My June 2023 stock picks are a mix of seasonal stocks that surge towards year-end and resilient stocks that tend to outperform in a weak economy.
Shopify stock
June and August are good times to buy consumer and e-commerce stocks as they trade lower ahead of new product launches and festive shopping (Black Friday and Cyber Monday sales). Shopify (TSX:SHOP) is leading the e-commerce space in Canada and accounts for 10% of the U.S. e-commerce market.
A surge in e-commerce volumes could attract investors towards Shopify stock. To benefit from that surge, invest today and face short-term risks. There are concerns that elevated inflation could discourage consumer spending on discretionary products. The Fed even expects a recession, which could pull down consumer demand. And Shopify’s high exposure to America makes it a risky stock.
But Shopify stock has rallied more than 50% between June and the first week of February in three of the last four years. In 2021, it surged till November but had a setback from the tech stock selloff in December. This year could be similar to the past three years. You can buy some shares in June and sell them in the first week of February or when the stock price reaches $120 — a 50% upside.
Descartes stock
While e-commerce is a driving force that makes me bullish on Descartes Systems (TSX:DSG), there are other reasons too. Descartes is a resilient growth stock. It is among the few tech stocks that recovered to its 2021 peak. A surge in e-commerce volumes and liquefied natural gas exports to Europe are growth catalysts for this supply chain solutions provider.
Descartes stock has rallied 15-20% in the second half of the year over the last five years, irrespective of the economic conditions. It is because the company’s solutions cater to logistics and supply chain challenges, be it high volumes or geopolitical setbacks like the Russia-Ukraine war. June is a good time to buy Descartes stock and sell it once it crosses $125 — an 18% upside.
Nuvei stock
Nuvei (TSX:NVEI) stock is at a sweet spot, down 24% in May, as the company reported a net loss in the first quarter due to a one-time expense from its Paya acquisition. The payments platform has been moving with the e-commerce momentum, as e-commerce represents 90% of Nuvei’s transaction volume. But the Paya acquisition can change this mix by opening doors of enterprise payments from non-cyclical verticals like healthcare business-to-business goods and services, utilities, government, and education.
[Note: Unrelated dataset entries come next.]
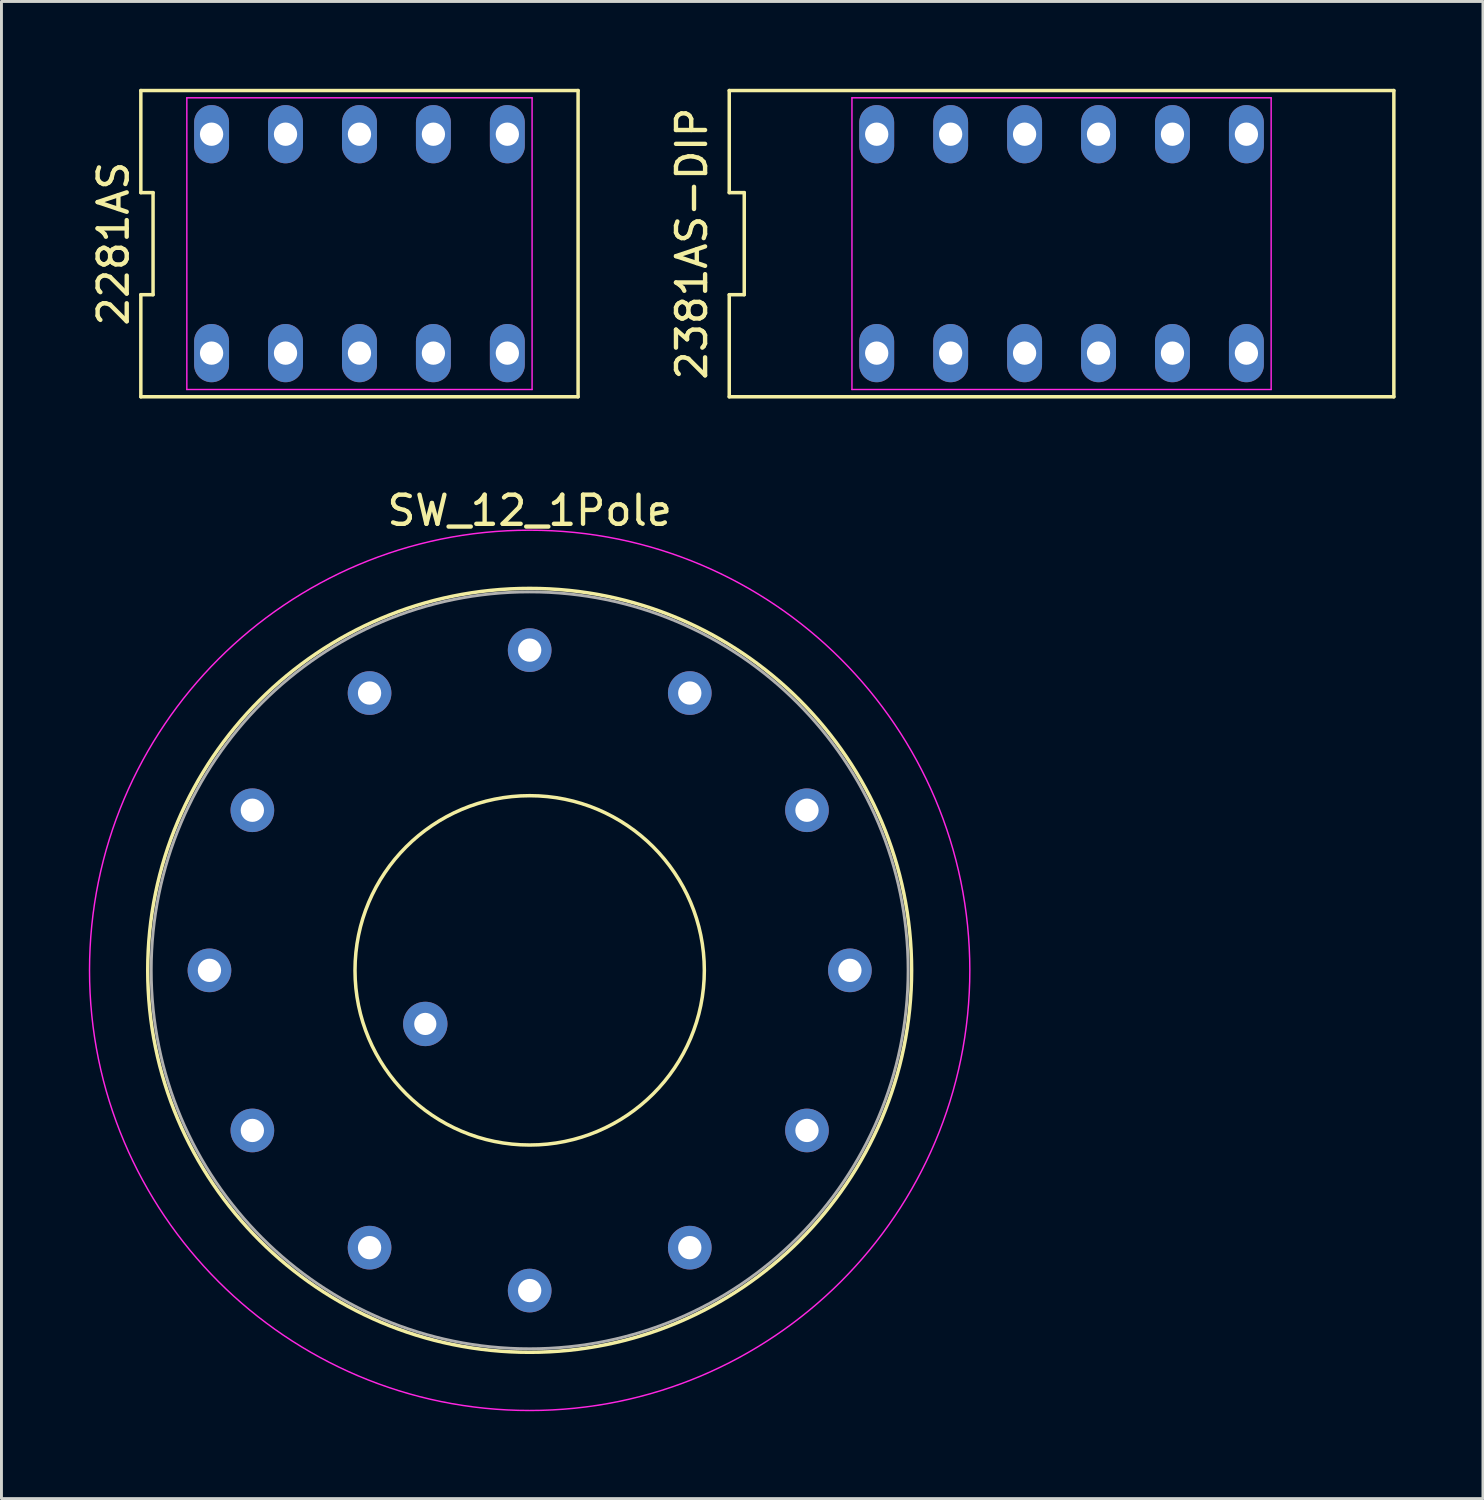
<source format=kicad_pcb>
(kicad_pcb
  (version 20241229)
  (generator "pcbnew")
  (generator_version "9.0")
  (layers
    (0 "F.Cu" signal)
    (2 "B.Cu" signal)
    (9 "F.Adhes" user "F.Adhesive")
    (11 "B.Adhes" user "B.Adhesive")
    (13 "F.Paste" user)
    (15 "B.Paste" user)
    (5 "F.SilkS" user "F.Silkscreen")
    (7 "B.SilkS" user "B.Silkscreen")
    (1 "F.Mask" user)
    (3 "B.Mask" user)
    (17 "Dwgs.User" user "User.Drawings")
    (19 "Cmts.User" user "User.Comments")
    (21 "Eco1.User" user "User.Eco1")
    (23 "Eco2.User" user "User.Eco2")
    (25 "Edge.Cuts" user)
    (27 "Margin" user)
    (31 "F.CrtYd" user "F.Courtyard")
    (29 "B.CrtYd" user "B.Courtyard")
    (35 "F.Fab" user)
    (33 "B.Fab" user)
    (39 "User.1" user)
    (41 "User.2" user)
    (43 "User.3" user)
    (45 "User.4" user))
  (footprint "2281AS"
    (layer "F.Cu")
    (at 9.298 5.32)
    (property "Reference" "2281AS" (at -8.45 0 90) (layer "F.SilkS") (effects (font (size 1 1) (thickness 0.15))))
    (attr through_hole)
    (fp_line (start -7.51 -5.26) (end -7.51 -1.753) (stroke (width 0.12) (type solid)) (layer "F.SilkS"))
    (fp_line (start -7.51 -1.753) (end -7.09 -1.753) (stroke (width 0.12) (type solid)) (layer "F.SilkS"))
    (fp_line (start -7.51 1.753) (end -7.51 5.26) (stroke (width 0.12) (type solid)) (layer "F.SilkS"))
    (fp_line (start -7.51 5.26) (end 7.51 5.26) (stroke (width 0.12) (type solid)) (layer "F.SilkS"))
    (fp_line (start -7.09 -1.753) (end -7.09 1.753) (stroke (width 0.12) (type solid)) (layer "F.SilkS"))
    (fp_line (start -7.09 1.753) (end -7.51 1.753) (stroke (width 0.12) (type solid)) (layer "F.SilkS"))
    (fp_line (start 7.51 -5.26) (end -7.51 -5.26) (stroke (width 0.12) (type solid)) (layer "F.SilkS"))
    (fp_line (start 7.51 5.26) (end 7.51 -5.26) (stroke (width 0.12) (type solid)) (layer "F.SilkS"))
    (fp_line (start -5.93 -5.01) (end 5.93 -5.01) (stroke (width 0.05) (type solid)) (layer "F.CrtYd"))
    (fp_line (start -5.93 5.01) (end -5.93 -5.01) (stroke (width 0.05) (type solid)) (layer "F.CrtYd"))
    (fp_line (start 5.93 -5.01) (end 5.93 5.01) (stroke (width 0.05) (type solid)) (layer "F.CrtYd"))
    (fp_line (start 5.93 5.01) (end -5.93 5.01) (stroke (width 0.05) (type solid)) (layer "F.CrtYd"))
    (pad "1" thru_hole oval (at -5.08 3.76) (size 1.2 2) (drill 0.8) (layers "*.Cu" "*.Mask"))
    (pad "2" thru_hole oval (at -2.54 3.76) (size 1.2 2) (drill 0.8) (layers "*.Cu" "*.Mask"))
    (pad "3" thru_hole oval (at 0 3.76) (size 1.2 2) (drill 0.8) (layers "*.Cu" "*.Mask"))
    (pad "4" thru_hole oval (at 2.54 3.76) (size 1.2 2) (drill 0.8) (layers "*.Cu" "*.Mask"))
    (pad "5" thru_hole oval (at 5.08 3.76) (size 1.2 2) (drill 0.8) (layers "*.Cu" "*.Mask"))
    (pad "6" thru_hole oval (at 5.08 -3.76) (size 1.2 2) (drill 0.8) (layers "*.Cu" "*.Mask"))
    (pad "7" thru_hole oval (at 2.54 -3.76) (size 1.2 2) (drill 0.8) (layers "*.Cu" "*.Mask"))
    (pad "8" thru_hole oval (at 0 -3.76) (size 1.2 2) (drill 0.8) (layers "*.Cu" "*.Mask"))
    (pad "9" thru_hole oval (at -2.54 -3.76) (size 1.2 2) (drill 0.8) (layers "*.Cu" "*.Mask"))
    (pad "10" thru_hole oval (at -5.08 -3.76) (size 1.2 2) (drill 0.8) (layers "*.Cu" "*.Mask")))
  (footprint "SW_12_1Pole"
    (layer "F.Cu")
    (at 15.145 30.283)
    (property "Reference" "SW_12_1Pole" (at 0 -15.795 0) (layer "F.SilkS") (effects (font (size 1 1) (thickness 0.15))))
    (attr through_hole)
    (fp_circle (center 0 0) (end 0 13.12) (stroke (width 0.12) (type solid)) (fill no) (layer "F.SilkS"))
    (fp_circle (center 0 0) (end 6 0) (stroke (width 0.12) (type solid)) (fill no) (layer "F.SilkS"))
    (fp_circle (center 0 0) (end 0 15.12) (stroke (width 0.05) (type solid)) (fill no) (layer "F.CrtYd"))
    (fp_circle (center 0 0) (end 0 13) (stroke (width 0.1) (type solid)) (fill no) (layer "F.Fab"))
    (pad "1" thru_hole oval (at 5.5 -9.526) (size 1.5 1.5) (drill 0.8) (layers "*.Cu" "*.Mask"))
    (pad "2" thru_hole oval (at 9.526 -5.5) (size 1.5 1.5) (drill 0.8) (layers "*.Cu" "*.Mask"))
    (pad "3" thru_hole oval (at 11 0) (size 1.5 1.5) (drill 0.8) (layers "*.Cu" "*.Mask"))
    (pad "4" thru_hole oval (at 9.526 5.5) (size 1.5 1.5) (drill 0.8) (layers "*.Cu" "*.Mask"))
    (pad "5" thru_hole oval (at 5.5 9.526) (size 1.5 1.5) (drill 0.8) (layers "*.Cu" "*.Mask"))
    (pad "6" thru_hole oval (at 0 11) (size 1.5 1.5) (drill 0.8) (layers "*.Cu" "*.Mask"))
    (pad "7" thru_hole oval (at -5.5 9.526) (size 1.5 1.5) (drill 0.8) (layers "*.Cu" "*.Mask"))
    (pad "8" thru_hole oval (at -9.526 5.5) (size 1.5 1.5) (drill 0.8) (layers "*.Cu" "*.Mask"))
    (pad "9" thru_hole oval (at -11 0) (size 1.5 1.5) (drill 0.8) (layers "*.Cu" "*.Mask"))
    (pad "10" thru_hole oval (at -9.526 -5.5) (size 1.5 1.5) (drill 0.8) (layers "*.Cu" "*.Mask"))
    (pad "11" thru_hole oval (at -5.5 -9.526) (size 1.5 1.5) (drill 0.8) (layers "*.Cu" "*.Mask"))
    (pad "12" thru_hole oval (at 0 -11) (size 1.5 1.5) (drill 0.8) (layers "*.Cu" "*.Mask"))
    (pad "13" thru_hole circle (at -3.586 1.841) (size 1.524 1.524) (drill 0.762) (layers "*.Cu" "*.Mask")))
  (footprint "2381AS-DIP"
    (layer "F.Cu")
    (at 33.416 5.32)
    (property "Reference" "2381AS-DIP" (at -12.7 0 90) (layer "F.SilkS") (effects (font (size 1 1) (thickness 0.15))))
    (attr through_hole)
    (fp_line (start -11.415 -5.26) (end -11.415 -1.753) (stroke (width 0.12) (type solid)) (layer "F.SilkS"))
    (fp_line (start -11.415 -1.753) (end -10.9 -1.753) (stroke (width 0.12) (type solid)) (layer "F.SilkS"))
    (fp_line (start -11.415 1.753) (end -11.415 5.26) (stroke (width 0.12) (type solid)) (layer "F.SilkS"))
    (fp_line (start -11.415 5.26) (end 11.415 5.26) (stroke (width 0.12) (type solid)) (layer "F.SilkS"))
    (fp_line (start -10.9 -1.753) (end -10.9 1.753) (stroke (width 0.12) (type solid)) (layer "F.SilkS"))
    (fp_line (start -10.9 1.753) (end -11.415 1.753) (stroke (width 0.12) (type solid)) (layer "F.SilkS"))
    (fp_line (start 11.415 -5.26) (end -11.415 -5.26) (stroke (width 0.12) (type solid)) (layer "F.SilkS"))
    (fp_line (start 11.415 5.26) (end 11.415 -5.26) (stroke (width 0.12) (type solid)) (layer "F.SilkS"))
    (fp_line (start -7.2 -5.01) (end 7.2 -5.01) (stroke (width 0.05) (type solid)) (layer "F.CrtYd"))
    (fp_line (start -7.2 5.01) (end -7.2 -5.01) (stroke (width 0.05) (type solid)) (layer "F.CrtYd"))
    (fp_line (start 7.2 -5.01) (end 7.2 5.01) (stroke (width 0.05) (type solid)) (layer "F.CrtYd"))
    (fp_line (start 7.2 5.01) (end -7.2 5.01) (stroke (width 0.05) (type solid)) (layer "F.CrtYd"))
    (pad "1" thru_hole oval (at -6.35 3.76) (size 1.2 2) (drill 0.8) (layers "*.Cu" "*.Mask"))
    (pad "2" thru_hole oval (at -3.81 3.76) (size 1.2 2) (drill 0.8) (layers "*.Cu" "*.Mask"))
    (pad "3" thru_hole oval (at -1.27 3.76) (size 1.2 2) (drill 0.8) (layers "*.Cu" "*.Mask"))
    (pad "4" thru_hole oval (at 1.27 3.76) (size 1.2 2) (drill 0.8) (layers "*.Cu" "*.Mask"))
    (pad "5" thru_hole oval (at 3.81 3.76) (size 1.2 2) (drill 0.8) (layers "*.Cu" "*.Mask"))
    (pad "6" thru_hole oval (at 6.35 3.76) (size 1.2 2) (drill 0.8) (layers "*.Cu" "*.Mask"))
    (pad "7" thru_hole oval (at 6.35 -3.76) (size 1.2 2) (drill 0.8) (layers "*.Cu" "*.Mask"))
    (pad "8" thru_hole oval (at 3.81 -3.76) (size 1.2 2) (drill 0.8) (layers "*.Cu" "*.Mask"))
    (pad "9" thru_hole oval (at 1.27 -3.76) (size 1.2 2) (drill 0.8) (layers "*.Cu" "*.Mask"))
    (pad "10" thru_hole oval (at -1.27 -3.76) (size 1.2 2) (drill 0.8) (layers "*.Cu" "*.Mask"))
    (pad "11" thru_hole oval (at -3.81 -3.76) (size 1.2 2) (drill 0.8) (layers "*.Cu" "*.Mask"))
    (pad "12" thru_hole oval (at -6.35 -3.76) (size 1.2 2) (drill 0.8) (layers "*.Cu" "*.Mask")))
  (gr_rect
    (start -3 -3)
    (end 47.892 48.428)
    (stroke (width 0.1) (type default))
    (fill no)
    (layer "Edge.Cuts")))
</source>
These non-cyclical industries could help Nuvei reduce its downside, and strength in e-commerce and crypto could boost its upside. You can buy and hold this stock for a few years, as it could double your money during the economic recovery.
Resilient stocks
The above three stocks are volatile and may fall into a recession. You can reduce your downside risk by investing in the below contrarian stocks that outperform in a weak economy.
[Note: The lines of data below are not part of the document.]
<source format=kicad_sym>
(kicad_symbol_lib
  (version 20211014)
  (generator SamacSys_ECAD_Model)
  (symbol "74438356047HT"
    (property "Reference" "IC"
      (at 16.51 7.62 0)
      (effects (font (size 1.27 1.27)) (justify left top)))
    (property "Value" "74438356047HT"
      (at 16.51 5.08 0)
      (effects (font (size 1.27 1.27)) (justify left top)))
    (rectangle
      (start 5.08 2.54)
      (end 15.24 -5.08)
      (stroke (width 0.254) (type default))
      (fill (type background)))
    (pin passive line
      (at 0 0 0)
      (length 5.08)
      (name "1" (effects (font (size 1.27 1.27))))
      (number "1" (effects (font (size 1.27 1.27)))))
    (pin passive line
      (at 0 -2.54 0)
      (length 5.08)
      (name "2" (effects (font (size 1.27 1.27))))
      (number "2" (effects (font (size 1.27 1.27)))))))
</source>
Canadian Utilities (TSX:CU) is unaffected by macroeconomic conditions, as you pay utility bills even in high inflation. These stable cash flows have helped the company pay regular quarterly dividends for over 50 years and even grow them in most years. If you buy the stock below $37, you can lock in a 4.89% dividend yield that will grow even in a weak economy. Also, the stock trades in the $30-$40 range, limiting your downside. You can hold this stock for a long term to build your retirement portfolio.
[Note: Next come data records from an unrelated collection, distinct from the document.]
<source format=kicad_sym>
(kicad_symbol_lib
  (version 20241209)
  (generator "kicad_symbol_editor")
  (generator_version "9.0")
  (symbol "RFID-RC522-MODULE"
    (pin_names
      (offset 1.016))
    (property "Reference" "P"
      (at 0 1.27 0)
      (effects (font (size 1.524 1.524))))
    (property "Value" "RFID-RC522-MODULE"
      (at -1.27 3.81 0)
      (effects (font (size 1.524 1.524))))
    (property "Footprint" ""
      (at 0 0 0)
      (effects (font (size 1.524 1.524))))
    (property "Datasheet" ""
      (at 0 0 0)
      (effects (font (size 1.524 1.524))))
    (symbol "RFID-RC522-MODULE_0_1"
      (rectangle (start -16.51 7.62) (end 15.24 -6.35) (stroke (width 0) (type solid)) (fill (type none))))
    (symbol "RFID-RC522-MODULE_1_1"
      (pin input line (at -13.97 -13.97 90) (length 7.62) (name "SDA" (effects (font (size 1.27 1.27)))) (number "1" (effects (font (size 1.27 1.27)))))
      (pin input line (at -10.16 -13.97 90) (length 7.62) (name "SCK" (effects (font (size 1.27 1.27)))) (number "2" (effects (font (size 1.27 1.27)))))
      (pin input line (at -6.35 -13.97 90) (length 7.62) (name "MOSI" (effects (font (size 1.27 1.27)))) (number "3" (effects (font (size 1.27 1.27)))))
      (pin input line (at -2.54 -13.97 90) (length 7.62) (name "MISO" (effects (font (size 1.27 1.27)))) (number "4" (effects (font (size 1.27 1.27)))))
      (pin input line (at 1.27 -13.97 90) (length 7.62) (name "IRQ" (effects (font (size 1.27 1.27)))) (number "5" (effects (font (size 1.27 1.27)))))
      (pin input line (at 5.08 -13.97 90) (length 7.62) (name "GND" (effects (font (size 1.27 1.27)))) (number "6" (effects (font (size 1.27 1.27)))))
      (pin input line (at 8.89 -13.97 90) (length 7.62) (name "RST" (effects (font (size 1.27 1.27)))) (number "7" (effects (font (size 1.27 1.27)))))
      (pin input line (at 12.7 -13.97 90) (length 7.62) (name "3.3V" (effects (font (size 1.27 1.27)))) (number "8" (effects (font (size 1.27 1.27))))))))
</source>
Barrick Gold (TSX:ABX) stock is a buy at its current level of below $23 to reduce downside risk. The stock will likely fall further in a bearish market but bounce 50-70% in two to five months if the economy plunges into a recession. Gold has an intrinsic value and is considered a safer alternative to currency. When the economy weakens, the dollar weakens. Investors rush to gold to protect the value of their money. Instead of buying gold in the gold rush, buy it now when everyone is selling.
Bottom line
A mix of these contrarian stocks can increase your upside in a strong economy and reduce your downside in a weak economy.